● EXERCISE DESCRIPTION: Please return the data that follows precisely as written, but without the images.

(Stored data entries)
···
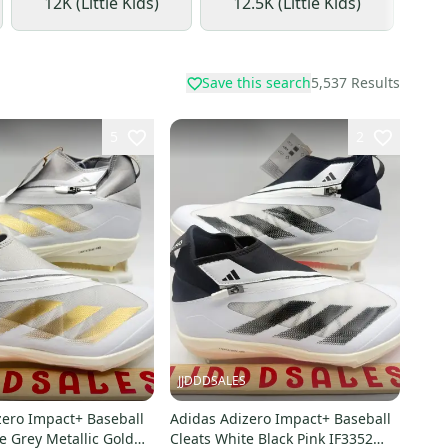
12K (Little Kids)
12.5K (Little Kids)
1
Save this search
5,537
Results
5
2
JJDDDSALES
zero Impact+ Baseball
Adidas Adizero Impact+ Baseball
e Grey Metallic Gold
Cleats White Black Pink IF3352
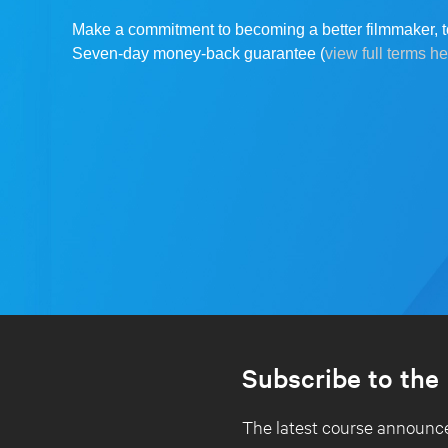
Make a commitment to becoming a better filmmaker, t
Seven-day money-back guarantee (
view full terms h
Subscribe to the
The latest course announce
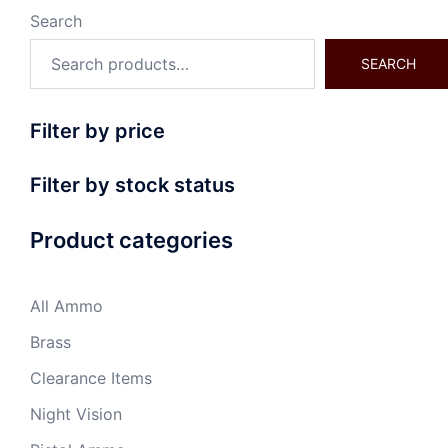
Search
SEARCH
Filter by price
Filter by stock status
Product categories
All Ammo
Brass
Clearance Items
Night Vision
···
● YOUR RESPONSE:
12K (Little Kids)
12.5K (Little Kids)
1
Save this search
5,537
Results
5
2
JJDDDSALES
zero Impact+ Baseball
Adidas Adizero Impact+ Baseball
e Grey Metallic Gold
Cleats White Black Pink IF3352
Make a commitment to becoming a better filmmaker, t
Seven-day money-back guarantee (
view full terms h
Subscribe to the
The latest course announce
Search
SEARCH
Filter by price
Filter by stock status
Product categories
All Ammo
Brass
Clearance Items
Night Vision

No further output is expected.